From the first entry to the last, copy the material exactly as it stands.
━━━ Data extract ━━━
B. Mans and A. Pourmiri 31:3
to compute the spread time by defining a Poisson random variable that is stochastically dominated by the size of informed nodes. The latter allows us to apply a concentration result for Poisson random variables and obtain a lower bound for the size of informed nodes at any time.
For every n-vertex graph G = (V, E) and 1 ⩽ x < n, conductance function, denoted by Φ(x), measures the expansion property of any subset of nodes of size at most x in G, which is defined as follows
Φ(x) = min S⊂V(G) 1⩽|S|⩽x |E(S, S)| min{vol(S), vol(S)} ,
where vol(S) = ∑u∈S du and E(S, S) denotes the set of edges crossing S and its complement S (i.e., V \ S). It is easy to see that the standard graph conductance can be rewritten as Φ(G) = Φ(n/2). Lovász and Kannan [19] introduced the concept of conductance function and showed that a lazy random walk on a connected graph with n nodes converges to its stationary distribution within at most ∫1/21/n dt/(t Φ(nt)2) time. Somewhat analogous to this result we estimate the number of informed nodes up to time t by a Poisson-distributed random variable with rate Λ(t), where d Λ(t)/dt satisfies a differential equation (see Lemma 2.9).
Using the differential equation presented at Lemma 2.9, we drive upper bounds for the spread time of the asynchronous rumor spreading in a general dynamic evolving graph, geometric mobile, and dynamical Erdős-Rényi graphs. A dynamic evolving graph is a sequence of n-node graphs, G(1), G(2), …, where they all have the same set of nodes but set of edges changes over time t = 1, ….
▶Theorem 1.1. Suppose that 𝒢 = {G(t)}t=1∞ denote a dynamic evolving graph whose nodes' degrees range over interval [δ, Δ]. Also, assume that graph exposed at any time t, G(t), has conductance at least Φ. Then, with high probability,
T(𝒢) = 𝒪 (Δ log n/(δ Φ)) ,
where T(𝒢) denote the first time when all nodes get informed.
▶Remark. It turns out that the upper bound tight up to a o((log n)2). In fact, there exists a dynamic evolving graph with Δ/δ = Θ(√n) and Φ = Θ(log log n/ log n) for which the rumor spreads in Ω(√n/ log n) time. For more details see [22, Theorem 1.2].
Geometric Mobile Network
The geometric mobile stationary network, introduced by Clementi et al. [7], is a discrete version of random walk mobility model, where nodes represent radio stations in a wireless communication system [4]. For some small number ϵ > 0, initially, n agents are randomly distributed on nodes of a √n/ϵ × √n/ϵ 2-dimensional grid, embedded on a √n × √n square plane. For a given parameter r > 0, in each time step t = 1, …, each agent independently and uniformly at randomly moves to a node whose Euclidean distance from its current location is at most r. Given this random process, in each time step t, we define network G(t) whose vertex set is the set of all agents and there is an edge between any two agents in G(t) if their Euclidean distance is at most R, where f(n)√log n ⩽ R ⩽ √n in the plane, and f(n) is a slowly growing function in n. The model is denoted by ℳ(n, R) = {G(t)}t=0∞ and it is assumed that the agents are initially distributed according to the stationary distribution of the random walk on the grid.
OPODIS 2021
━━━
_Your response_
B. Mans and A. Pourmiri 31:3
to compute the spread time by defining a Poisson random variable that is stochastically dominated by the size of informed nodes. The latter allows us to apply a concentration result for Poisson random variables and obtain a lower bound for the size of informed nodes at any time.
For every n-vertex graph G = (V, E) and 1 ⩽ x < n, conductance function, denoted by Φ(x), measures the expansion property of any subset of nodes of size at most x in G, which is defined as follows
Φ(x) = min S⊂V(G) 1⩽|S|⩽x |E(S, S)| min{vol(S), vol(S)} ,
where vol(S) = ∑u∈S du and E(S, S) denotes the set of edges crossing S and its complement S (i.e., V \ S). It is easy to see that the standard graph conductance can be rewritten as Φ(G) = Φ(n/2). Lovász and Kannan [19] introduced the concept of conductance function and showed that a lazy random walk on a connected graph with n nodes converges to its stationary distribution within at most ∫1/21/n dt/(t Φ(nt)2) time. Somewhat analogous to this result we estimate the number of informed nodes up to time t by a Poisson-distributed random variable with rate Λ(t), where d Λ(t)/dt satisfies a differential equation (see Lemma 2.9).
Using the differential equation presented at Lemma 2.9, we drive upper bounds for the spread time of the asynchronous rumor spreading in a general dynamic evolving graph, geometric mobile, and dynamical Erdős-Rényi graphs. A dynamic evolving graph is a sequence of n-node graphs, G(1), G(2), …, where they all have the same set of nodes but set of edges changes over time t = 1, ….
▶Theorem 1.1. Suppose that 𝒢 = {G(t)}t=1∞ denote a dynamic evolving graph whose nodes' degrees range over interval [δ, Δ]. Also, assume that graph exposed at any time t, G(t), has conductance at least Φ. Then, with high probability,
T(𝒢) = 𝒪 (Δ log n/(δ Φ)) ,
where T(𝒢) denote the first time when all nodes get informed.
▶Remark. It turns out that the upper bound tight up to a o((log n)2). In fact, there exists a dynamic evolving graph with Δ/δ = Θ(√n) and Φ = Θ(log log n/ log n) for which the rumor spreads in Ω(√n/ log n) time. For more details see [22, Theorem 1.2].
Geometric Mobile Network
The geometric mobile stationary network, introduced by Clementi et al. [7], is a discrete version of random walk mobility model, where nodes represent radio stations in a wireless communication system [4]. For some small number ϵ > 0, initially, n agents are randomly distributed on nodes of a √n/ϵ × √n/ϵ 2-dimensional grid, embedded on a √n × √n square plane. For a given parameter r > 0, in each time step t = 1, …, each agent independently and uniformly at randomly moves to a node whose Euclidean distance from its current location is at most r. Given this random process, in each time step t, we define network G(t) whose vertex set is the set of all agents and there is an edge between any two agents in G(t) if their Euclidean distance is at most R, where f(n)√log n ⩽ R ⩽ √n in the plane, and f(n) is a slowly growing function in n. The model is denoted by ℳ(n, R) = {G(t)}t=0∞ and it is assumed that the agents are initially distributed according to the stationary distribution of the random walk on the grid.
OPODIS 2021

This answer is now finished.